What are the geographical factors that affect malaria transmission?

Posted 7th September 2022 by Dr. Abdoul Azize Millogo

I am pleased to share a new paper I co-authored that was just published in GeoJournal that explores the relationship between malaria prevalence and geographical variables in the Houet province of Burkina Faso.

Malaria is a permanent threat to health in Burkina Faso, with the entire population at risk of infection. Malaria remains the main cause of medical consultation, hospitalization, and death in the country. In 2020, the WHO estimated 12.4 million malaria cases and 21000 deaths in Burkina Faso.

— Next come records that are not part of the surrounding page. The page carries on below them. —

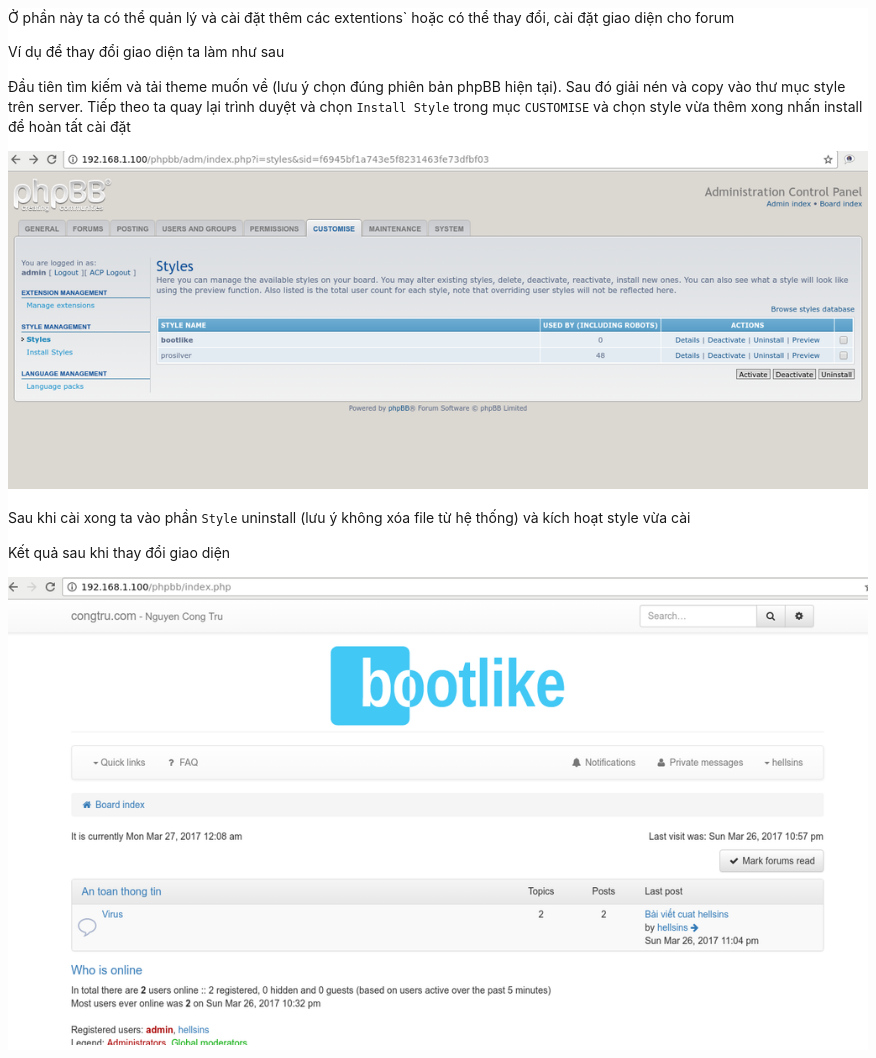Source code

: Ở phần này ta có thể quản lý và cài đặt thêm các extentions` hoặc có thể thay đổi, cài đặt giao diện cho forum 

Ví dụ để thay đổi giao diện ta làm như sau

Đầu tiên tìm kiếm và tải theme muốn về (lưu ý chọn đúng phiên bản phpBB hiện tại). Sau đó giải nén và copy vào thư mục style trên server. Tiếp theo ta quay lại trình duyệt và chọn `Install Style` trong mục `CUSTOMISE` và chọn style vừa thêm xong nhấn install để hoàn tất cài đặt

<p align="center"><img src="https://github.com/ctnguyenvn/sysadmin_level1/blob/master/Task36_CentOS6_LAMP_And_PhpBB/Image/35.png" /></p>

Sau khi cài xong ta vào phần `Style` uninstall (lưu ý không xóa file từ hệ thống) và kích hoạt style vừa cài

Kết quả sau khi thay đổi giao diện

<p align="center"><img src="https://github.com/ctnguyenvn/sysadmin_level1/blob/master/Task36_CentOS6_LAMP_And_PhpBB/Image/36.png" /></p>
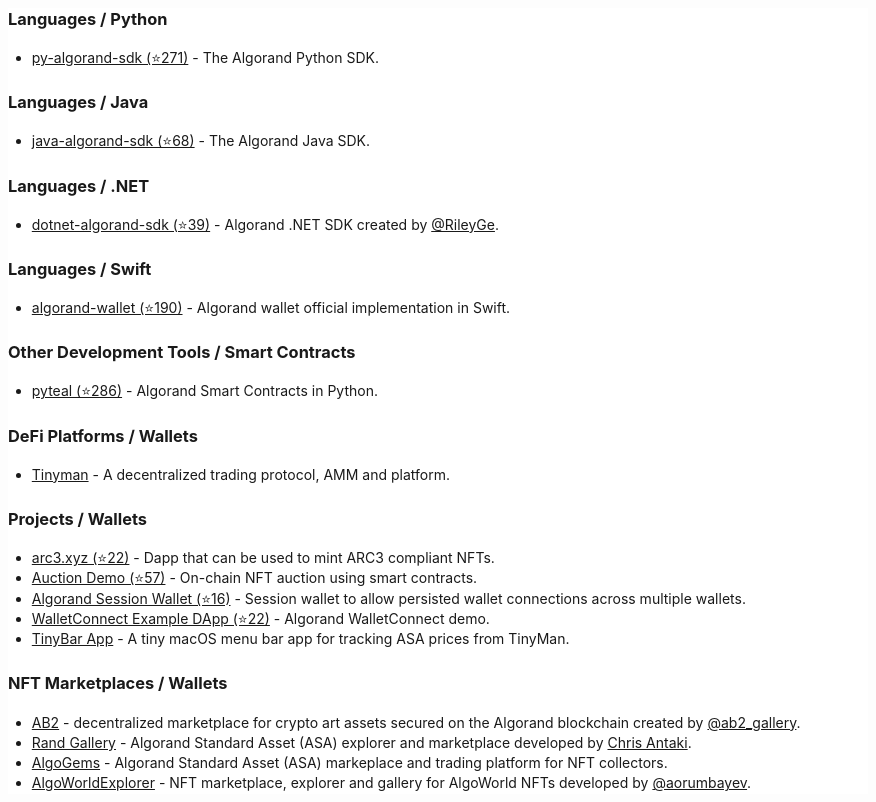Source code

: ### Languages / Python

*   [py-algorand-sdk (⭐271)](https://github.com/algorand/py-algorand-sdk) - The Algorand Python SDK.

### Languages / Java

*   [java-algorand-sdk (⭐68)](https://github.com/algorand/java-algorand-sdk) - The Algorand Java SDK.

### Languages / .NET

*   [dotnet-algorand-sdk (⭐39)](https://github.com/RileyGe/dotnet-algorand-sdk) - Algorand .NET SDK created by [@RileyGe](https://github.com/RileyGe).

### Languages / Swift

*   [algorand-wallet (⭐190)](https://github.com/algorand/algorand-wallet) - Algorand wallet official implementation in Swift.

### Other Development Tools / Smart Contracts

*   [pyteal (⭐286)](https://github.com/algorand/pyteal) - Algorand Smart Contracts in Python.

### DeFi Platforms / Wallets

*   [Tinyman](https://tinyman.org/) - A decentralized trading protocol, AMM and platform.

### Projects / Wallets

*   [arc3.xyz (⭐22)](https://github.com/barnjamin/arc3.xyz) - Dapp that can be used to mint ARC3 compliant NFTs.
*   [Auction Demo (⭐57)](https://github.com/algorand/auction-demo) - On-chain NFT auction using smart contracts.
*   [Algorand Session Wallet (⭐16)](https://github.com/barnjamin/algorand-session-wallet) - Session wallet to allow persisted wallet connections across multiple wallets.
*   [WalletConnect Example DApp (⭐22)](https://github.com/algorand/walletconnect-example-dapp) - Algorand WalletConnect demo.
*   [TinyBar App](https://tinybar.app) - A tiny macOS menu bar app for tracking ASA prices from TinyMan.

### NFT Marketplaces / Wallets

*   [AB2](https://ab2.gallery/) - decentralized marketplace for crypto art assets secured on the Algorand blockchain created by [@ab2\_gallery](https://twitter.com/AB2_Gallery).
*   [Rand Gallery](https://www.randgallery.com/) - Algorand Standard Asset (ASA) explorer and marketplace developed by [Chris Antaki](https://github.com/ChrisAntaki).
*   [AlgoGems](https://algogems.io/) - Algorand Standard Asset (ASA) markeplace and trading platform for NFT collectors.
*   [AlgoWorldExplorer](https://algoworldexplorer.io/) - NFT marketplace, explorer and gallery for AlgoWorld NFTs developed by [@aorumbayev](https://twitter.com/aorumbayev).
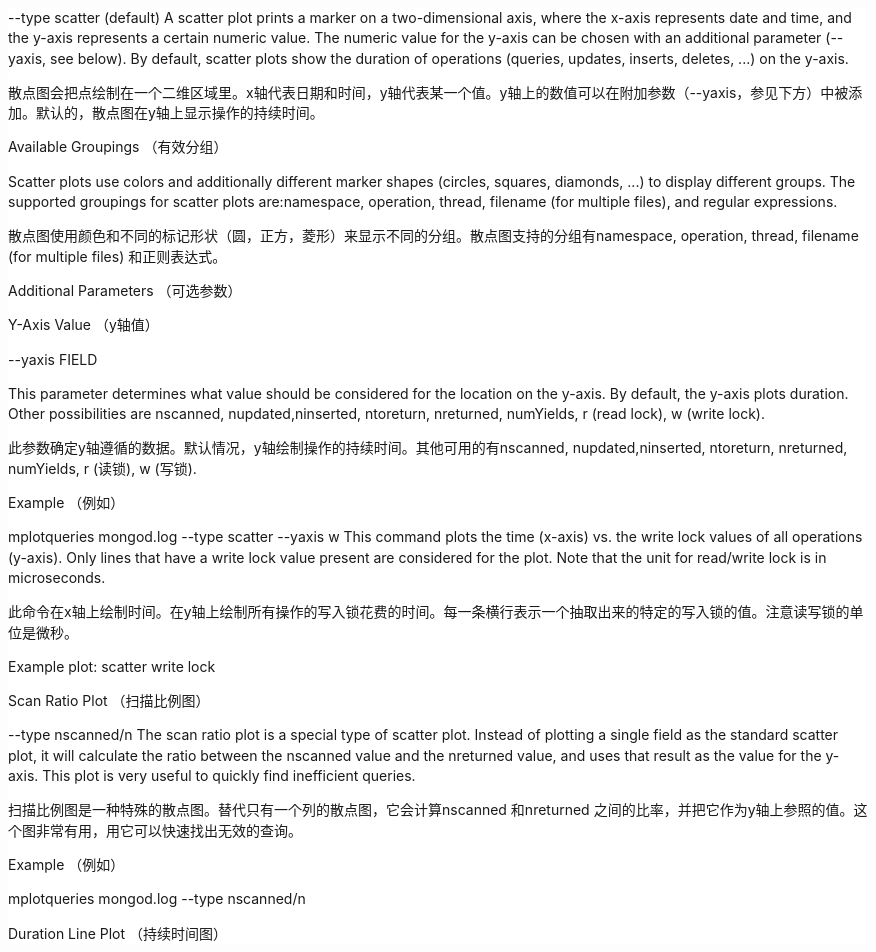 --type scatter (default) 
 A scatter plot prints a marker on a two-dimensional axis, where the x-axis represents date and time, and the y-axis represents a certain numeric value. The numeric value for the y-axis can be chosen with an additional parameter (--yaxis, see below). By default, scatter plots show the duration of operations (queries, updates, inserts, deletes, ...) on the y-axis.

散点图会把点绘制在一个二维区域里。x轴代表日期和时间，y轴代表某一个值。y轴上的数值可以在附加参数（--yaxis，参见下方）中被添加。默认的，散点图在y轴上显示操作的持续时间。

Available Groupings （有效分组）

Scatter plots use colors and additionally different marker shapes (circles, squares, diamonds, ...) to display different groups. The supported groupings for scatter plots are:namespace, operation, thread, filename (for multiple files), and regular expressions.

散点图使用颜色和不同的标记形状（圆，正方，菱形）来显示不同的分组。散点图支持的分组有namespace, operation, thread, filename (for multiple files) 和正则表达式。

Additional Parameters （可选参数）

Y-Axis Value （y轴值）

--yaxis FIELD

This parameter determines what value should be considered for the location on the y-axis. By default, the y-axis plots duration. Other possibilities are nscanned, nupdated,ninserted, ntoreturn, nreturned, numYields, r (read lock), w (write lock).

此参数确定y轴遵循的数据。默认情况，y轴绘制操作的持续时间。其他可用的有nscanned, nupdated,ninserted, ntoreturn, nreturned, numYields, r (读锁), w (写锁).

Example （例如）

mplotqueries mongod.log --type scatter --yaxis w
This command plots the time (x-axis) vs. the write lock values of all operations (y-axis). Only lines that have a write lock value present are considered for the plot. Note that the unit for read/write lock is in microseconds.

此命令在x轴上绘制时间。在y轴上绘制所有操作的写入锁花费的时间。每一条横行表示一个抽取出来的特定的写入锁的值。注意读写锁的单位是微秒。



 Example plot: scatter write lock



Scan Ratio Plot （扫描比例图）

--type nscanned/n 
 The scan ratio plot is a special type of scatter plot. Instead of plotting a single field as the standard scatter plot, it will calculate the ratio between the nscanned value and the nreturned value, and uses that result as the value for the y-axis. This plot is very useful to quickly find inefficient queries.

扫描比例图是一种特殊的散点图。替代只有一个列的散点图，它会计算nscanned 和nreturned 之间的比率，并把它作为y轴上参照的值。这个图非常有用，用它可以快速找出无效的查询。

Example （例如）

mplotqueries mongod.log --type nscanned/n


Duration Line Plot （持续时间图）
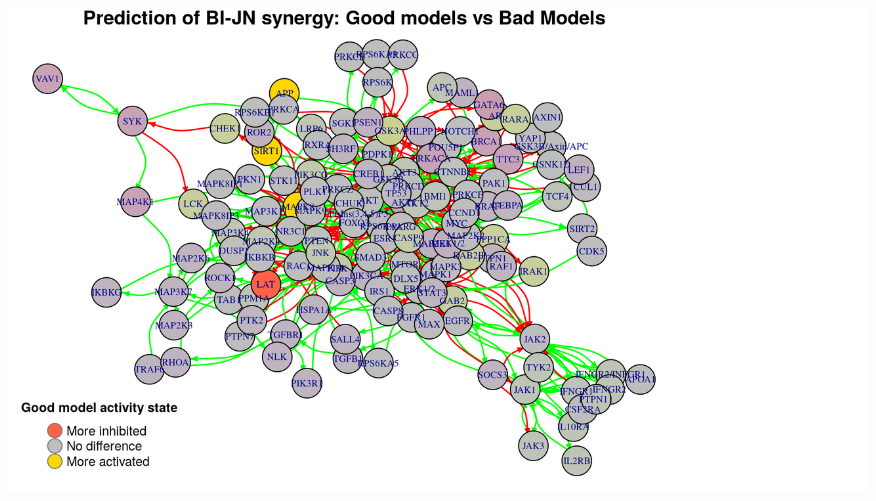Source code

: <img src="DU145_model_analysis_files/figure-html/Graphs: Good vs Bad models based on a specific synergy prediction-2.png" width="672" />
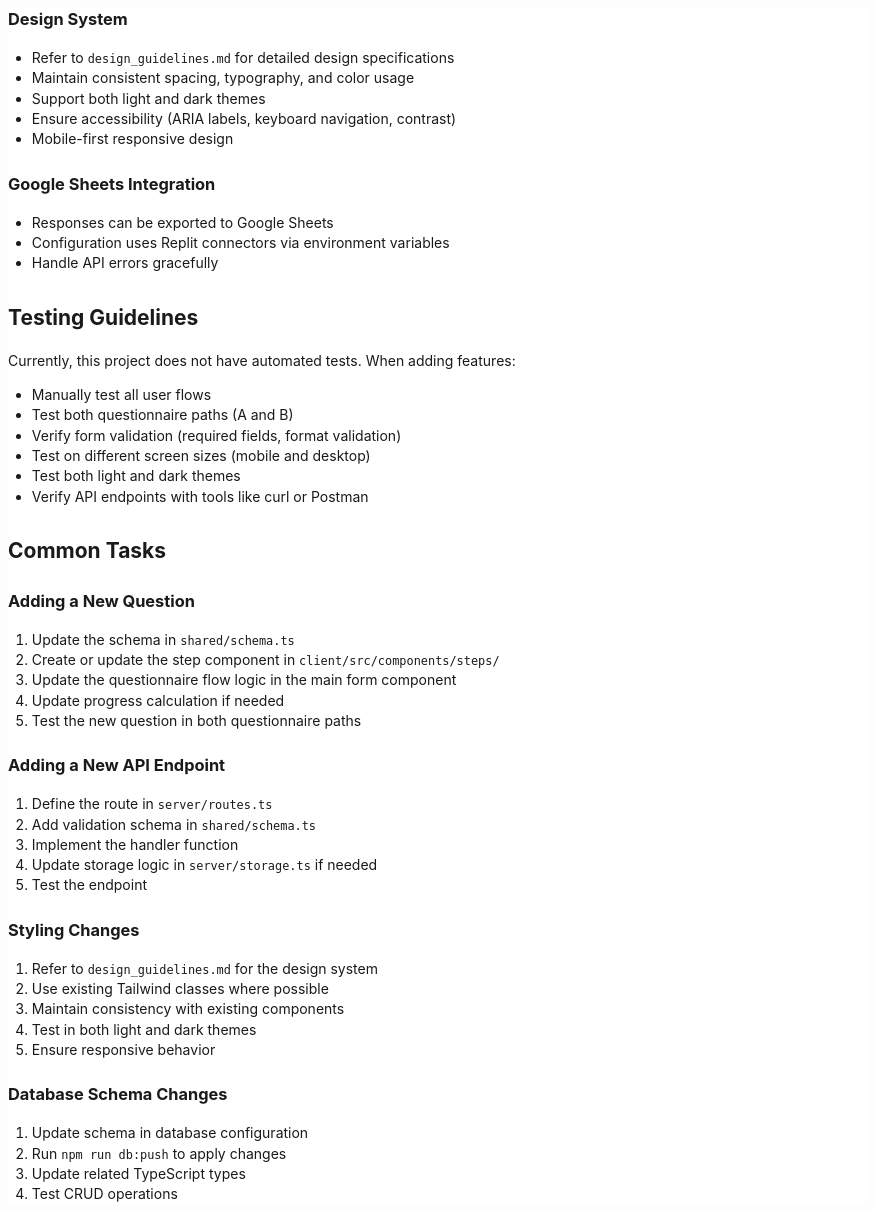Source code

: ### Design System
- Refer to `design_guidelines.md` for detailed design specifications
- Maintain consistent spacing, typography, and color usage
- Support both light and dark themes
- Ensure accessibility (ARIA labels, keyboard navigation, contrast)
- Mobile-first responsive design

### Google Sheets Integration
- Responses can be exported to Google Sheets
- Configuration uses Replit connectors via environment variables
- Handle API errors gracefully

## Testing Guidelines

Currently, this project does not have automated tests. When adding features:
- Manually test all user flows
- Test both questionnaire paths (A and B)
- Verify form validation (required fields, format validation)
- Test on different screen sizes (mobile and desktop)
- Test both light and dark themes
- Verify API endpoints with tools like curl or Postman

## Common Tasks

### Adding a New Question
1. Update the schema in `shared/schema.ts`
2. Create or update the step component in `client/src/components/steps/`
3. Update the questionnaire flow logic in the main form component
4. Update progress calculation if needed
5. Test the new question in both questionnaire paths

### Adding a New API Endpoint
1. Define the route in `server/routes.ts`
2. Add validation schema in `shared/schema.ts`
3. Implement the handler function
4. Update storage logic in `server/storage.ts` if needed
5. Test the endpoint

### Styling Changes
1. Refer to `design_guidelines.md` for the design system
2. Use existing Tailwind classes where possible
3. Maintain consistency with existing components
4. Test in both light and dark themes
5. Ensure responsive behavior

### Database Schema Changes
1. Update schema in database configuration
2. Run `npm run db:push` to apply changes
3. Update related TypeScript types
4. Test CRUD operations
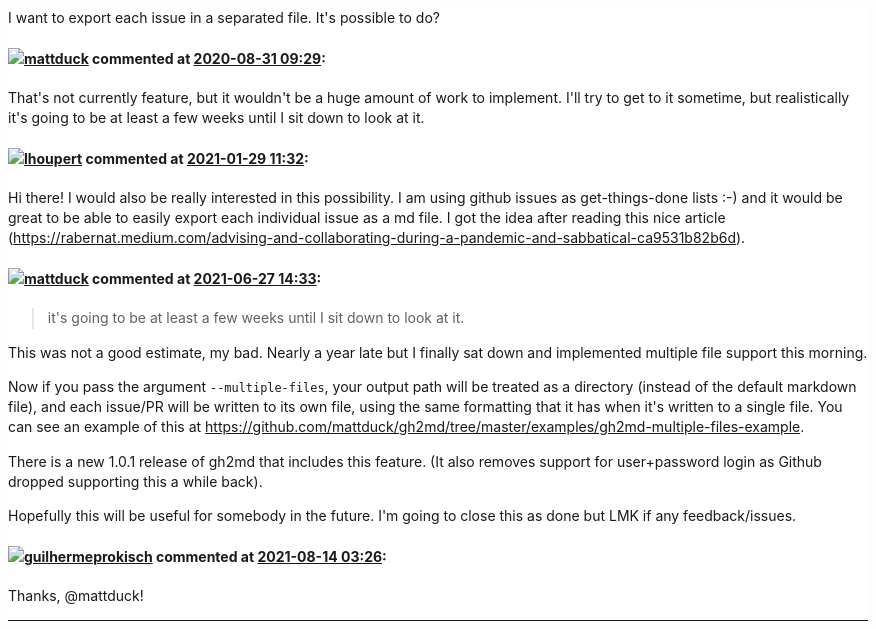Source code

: I want to export each issue in a separated file. It's possible to do?

#### <img src="https://avatars.githubusercontent.com/u/1607892?u=1fb426249e95a3d1cad937e722284ede08318e67&v=4" width="50">[mattduck](https://github.com/mattduck) commented at [2020-08-31 09:29](https://github.com/mattduck/gh2md/issues/13#issuecomment-683671572):

That's not currently feature, but it wouldn't be a huge amount of work to implement. I'll try to get to it sometime, but realistically it's going to be at least a few weeks until I sit down to look at it.

#### <img src="https://avatars.githubusercontent.com/u/10154151?u=ae4d6c769564ee187f10b7947a0f288b1b746e22&v=4" width="50">[lhoupert](https://github.com/lhoupert) commented at [2021-01-29 11:32](https://github.com/mattduck/gh2md/issues/13#issuecomment-769751066):

Hi there! 
I would also be really interested in this possibility. I am using github issues as get-things-done lists :-) and it would be great to be able to easily export each individual issue as a md file. 
I got the idea after reading this nice article (https://rabernat.medium.com/advising-and-collaborating-during-a-pandemic-and-sabbatical-ca9531b82b6d).

#### <img src="https://avatars.githubusercontent.com/u/1607892?u=1fb426249e95a3d1cad937e722284ede08318e67&v=4" width="50">[mattduck](https://github.com/mattduck) commented at [2021-06-27 14:33](https://github.com/mattduck/gh2md/issues/13#issuecomment-869173434):

> it's going to be at least a few weeks until I sit down to look at it.

This was not a good estimate, my bad. Nearly a year late but I finally sat down and implemented multiple file support this morning.

Now if you pass the argument `--multiple-files`, your output path will be treated as a directory (instead of the default markdown file), and each issue/PR will be written to its own file, using the same formatting that it has when it's written to a single file. You can see an example of this at https://github.com/mattduck/gh2md/tree/master/examples/gh2md-multiple-files-example.

There is a new 1.0.1 release of gh2md that includes this feature. (It also removes support for user+password login as Github dropped supporting this a while back).

Hopefully this will be useful for somebody in the future. I'm going to close this as done but LMK if any feedback/issues.

#### <img src="https://avatars.githubusercontent.com/u/12011070?u=f18e95eceaa97f69b9d0c5a06270d7bdfbc44b5a&v=4" width="50">[guilhermeprokisch](https://github.com/guilhermeprokisch) commented at [2021-08-14 03:26](https://github.com/mattduck/gh2md/issues/13#issuecomment-898809516):

Thanks, @mattduck!


-------------------------------------------------------------------------------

Our study found that the main geographic variables associated with malaria prevalence in the Houet province are:

  • Annual temperature
  • Vegetation density
  • Percentage of clay in soil
  • Total amount of rain fall
  • Distance from nearest body of water.

The key findings from the article are:

  • Higher vegetation density correlates with lower malaria transmission. This can be explained by the fact that dense and high vegetation prevents the spread of Anopheles, providing them with a screen on which they land.
  • The higher the temperature, the lower the prevalence of malaria, as the number of infected mosquitoes decreases with temperature increases.
  • High rainfall correlates with lower malaria transmission. Some rainfall is favorable to mosquitoes as it increases ponds and puddles used for breeding. However, with higher rainfall, larvae are washed away by running water, which reduces the chances of disease transmission.
  • Larger distances from water bodies correlates with lower malaria prevalence. Water bodies are breeding sites, and mosquitoes do not move away from the breeding site when they can feed. Human settlements closer to the water would be exposed to more mosquitoes than those further away.
  • Soil type impact malaria prevalence, by shortening or extending the lifespan of mosquito breeding sites.

Our study also identified malaria hotspots in the Houet province, consistent with research from the Gambia that considered the importance of geographical factors in malaria transmission.

Developing our knowledge of the geographical variables associated with malaria transmission is key to Target Malaria’s aim to better understand the Anopheles mosquito and its habitat. The findings of our study could also be used to guide malaria intervention programmes and improve their efficiency to reduce malaria transmission.